I am running multiple computers in multiple locations. I always hated syncing them up (syncing my mysql dbs, installed programs and their versions, their configurations), so I shifted to FreeBSD around a year ago. I found jails very useful and was looking for a way to run Xorg in them.

This isn't currently possible without a kernel hack, based on kernel patches found in mailing lists. I just adapted them to latest kernels.

The script here: https://kbs-development.com/download/xjail_install.sh will prepare your vanilla installation for XJAILS, it will configure your system, recompile the kernel, install the base jail (using ezjail), will ask you about xorg conf, simply everyting you need to get up and running.

The script then gives you a choice to either create a new default lxde desktop xjail or sync from existing unison server.

You have the possibility to create multiple xjails, for example one for programming, watching movies etc.

Second important script is https://kbs-development.com/download/xjail_update.sh. You choose one machine that you will do the update on. You will update the host and the basejail, based on script's instructions. You will then sync the changes to the rest of the machines (and only update host kernel on them).

Having this approach is highly benefical in terms that the only thing that must match between the synced computers is that they are able to execute the same instruction set (amd64 etc). All other hardware-specific drivers (video card, sound, chipset, storage....) are simply abstracted to the jail and the system is therefore transferable and functional.

The script will modify your host system in a way that will allow you to log-in into a selected xjail using standard host's system login prompt. For each xjail, a special user account is created and copied to the jail with .profile scripts created on both sides that allow seamless entry into the jail, as if using a local account with local Xorg.

Script displays a prompt each time you enter or exit a jail. This selection allows you to sync the jail to / from server, force (clone) it from / to server (therefore overriding any inappropriate changes you may have made), or in case of serious filesystem damage it allows you to drop the current jail FS on the disk and resync from server.

Main advantage with this sync process is that you are syncing a jail that is not running, therefore it's state can not change during the sync.

There are some directories we do not want to sync. Those are carefully selected and excluded by default (/tmp, /var/run, etc).

It is possible to mount *ANY* local filesystems into the jails that will never be synced (by means of jail's own fstab, which will be unmounted before syncing).

The only downside is that allowing access to /dev/kmem (via kernel patch) voids jails security. Therefore this setup / approach is targeted for personal use only and should not be used on machines where jail security is a must.
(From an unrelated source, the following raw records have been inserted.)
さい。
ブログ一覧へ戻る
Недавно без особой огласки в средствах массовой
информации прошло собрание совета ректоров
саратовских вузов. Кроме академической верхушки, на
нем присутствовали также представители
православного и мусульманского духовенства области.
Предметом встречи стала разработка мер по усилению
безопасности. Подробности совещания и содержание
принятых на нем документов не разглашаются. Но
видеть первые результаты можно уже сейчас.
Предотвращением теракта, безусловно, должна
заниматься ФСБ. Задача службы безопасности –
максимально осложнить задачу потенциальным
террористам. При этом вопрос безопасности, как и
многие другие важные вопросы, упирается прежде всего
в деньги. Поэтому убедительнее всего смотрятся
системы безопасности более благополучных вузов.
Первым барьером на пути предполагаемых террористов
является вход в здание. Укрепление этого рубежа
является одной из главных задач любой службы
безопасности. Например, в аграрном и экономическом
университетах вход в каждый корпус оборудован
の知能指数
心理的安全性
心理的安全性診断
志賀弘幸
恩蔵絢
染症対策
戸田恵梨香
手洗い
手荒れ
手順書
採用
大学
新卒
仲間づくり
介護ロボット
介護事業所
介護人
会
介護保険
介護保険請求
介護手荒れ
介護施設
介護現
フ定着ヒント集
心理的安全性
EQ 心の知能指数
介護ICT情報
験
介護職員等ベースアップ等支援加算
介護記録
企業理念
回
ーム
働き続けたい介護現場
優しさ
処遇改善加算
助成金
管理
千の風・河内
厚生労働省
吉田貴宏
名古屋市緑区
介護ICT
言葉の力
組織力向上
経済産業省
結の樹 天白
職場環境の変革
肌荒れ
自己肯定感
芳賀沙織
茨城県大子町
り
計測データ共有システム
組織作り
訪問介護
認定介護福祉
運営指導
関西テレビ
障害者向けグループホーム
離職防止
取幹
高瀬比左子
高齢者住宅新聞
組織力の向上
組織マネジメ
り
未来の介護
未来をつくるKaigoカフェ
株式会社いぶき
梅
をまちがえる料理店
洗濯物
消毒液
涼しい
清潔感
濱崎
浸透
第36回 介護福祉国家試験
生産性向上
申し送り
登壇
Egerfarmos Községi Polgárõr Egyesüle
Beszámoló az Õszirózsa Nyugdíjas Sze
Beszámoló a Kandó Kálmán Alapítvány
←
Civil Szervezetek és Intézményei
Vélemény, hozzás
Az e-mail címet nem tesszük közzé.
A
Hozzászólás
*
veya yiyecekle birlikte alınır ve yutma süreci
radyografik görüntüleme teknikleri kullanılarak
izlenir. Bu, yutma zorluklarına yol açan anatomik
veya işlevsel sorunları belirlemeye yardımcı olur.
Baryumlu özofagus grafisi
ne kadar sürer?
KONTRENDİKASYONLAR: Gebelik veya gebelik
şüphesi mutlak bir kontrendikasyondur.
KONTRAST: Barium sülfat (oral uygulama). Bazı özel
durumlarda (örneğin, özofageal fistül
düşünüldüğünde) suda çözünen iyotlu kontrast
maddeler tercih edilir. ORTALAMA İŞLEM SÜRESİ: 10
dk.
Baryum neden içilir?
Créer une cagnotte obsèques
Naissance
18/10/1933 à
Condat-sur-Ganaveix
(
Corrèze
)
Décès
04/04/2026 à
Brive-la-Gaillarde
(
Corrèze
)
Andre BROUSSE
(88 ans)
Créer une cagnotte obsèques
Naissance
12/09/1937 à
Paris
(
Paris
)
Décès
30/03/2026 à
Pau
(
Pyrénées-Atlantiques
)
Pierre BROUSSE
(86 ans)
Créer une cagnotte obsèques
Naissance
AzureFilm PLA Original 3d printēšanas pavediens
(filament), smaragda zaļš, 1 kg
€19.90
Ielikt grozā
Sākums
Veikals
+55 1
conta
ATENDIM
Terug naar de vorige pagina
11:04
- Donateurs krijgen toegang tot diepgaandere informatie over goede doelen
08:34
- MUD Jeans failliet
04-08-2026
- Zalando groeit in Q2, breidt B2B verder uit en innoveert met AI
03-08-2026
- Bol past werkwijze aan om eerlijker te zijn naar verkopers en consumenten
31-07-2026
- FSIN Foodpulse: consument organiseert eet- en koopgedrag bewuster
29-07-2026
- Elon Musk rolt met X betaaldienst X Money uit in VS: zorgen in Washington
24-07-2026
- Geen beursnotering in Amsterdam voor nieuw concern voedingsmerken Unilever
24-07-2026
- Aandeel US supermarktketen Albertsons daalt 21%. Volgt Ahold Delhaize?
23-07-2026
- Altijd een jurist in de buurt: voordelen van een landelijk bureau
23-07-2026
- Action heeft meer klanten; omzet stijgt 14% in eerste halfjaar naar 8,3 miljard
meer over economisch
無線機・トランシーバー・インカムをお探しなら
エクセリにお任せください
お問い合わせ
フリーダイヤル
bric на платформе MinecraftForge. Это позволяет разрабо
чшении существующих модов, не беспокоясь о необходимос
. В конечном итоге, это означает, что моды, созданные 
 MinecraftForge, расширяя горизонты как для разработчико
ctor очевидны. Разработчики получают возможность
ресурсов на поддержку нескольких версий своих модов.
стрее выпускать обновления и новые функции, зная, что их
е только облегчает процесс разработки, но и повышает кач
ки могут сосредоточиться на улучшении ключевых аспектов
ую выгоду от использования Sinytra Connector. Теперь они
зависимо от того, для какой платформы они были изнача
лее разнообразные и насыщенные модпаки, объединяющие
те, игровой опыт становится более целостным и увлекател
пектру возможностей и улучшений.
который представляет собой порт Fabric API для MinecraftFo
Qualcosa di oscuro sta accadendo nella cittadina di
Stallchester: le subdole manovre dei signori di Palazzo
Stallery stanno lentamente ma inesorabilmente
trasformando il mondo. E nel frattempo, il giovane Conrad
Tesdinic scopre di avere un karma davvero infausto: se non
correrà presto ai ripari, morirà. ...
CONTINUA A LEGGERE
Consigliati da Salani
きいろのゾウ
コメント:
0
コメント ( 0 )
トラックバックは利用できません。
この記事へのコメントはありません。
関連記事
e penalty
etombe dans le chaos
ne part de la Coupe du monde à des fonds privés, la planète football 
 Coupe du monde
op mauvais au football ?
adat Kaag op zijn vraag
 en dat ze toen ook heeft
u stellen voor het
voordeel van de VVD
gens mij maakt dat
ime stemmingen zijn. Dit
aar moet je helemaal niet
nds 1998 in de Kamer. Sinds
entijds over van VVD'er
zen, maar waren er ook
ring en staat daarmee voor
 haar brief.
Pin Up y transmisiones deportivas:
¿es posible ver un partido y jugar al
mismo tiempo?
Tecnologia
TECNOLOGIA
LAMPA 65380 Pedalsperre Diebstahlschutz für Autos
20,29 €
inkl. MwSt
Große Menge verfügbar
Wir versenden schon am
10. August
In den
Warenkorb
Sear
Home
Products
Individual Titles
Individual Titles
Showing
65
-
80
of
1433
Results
EDIT: I have created a github repo: https://github.com/kbs1/freebsd-synced-xjails

I just wanted to share this script and approach here with you, somebody might find this useful / helpful. I am running this setup for 3 months now and it works wonderfully, no more sync issues / "I don't have this on this machine right now" moments!


----------



## ASX (Jul 8, 2016)

Certainly interesting ... even if I have no plan to use a solution like this, right now.


----------



## alexseitsinger (Aug 8, 2018)

This is really neat. Thanks for sharing.


----------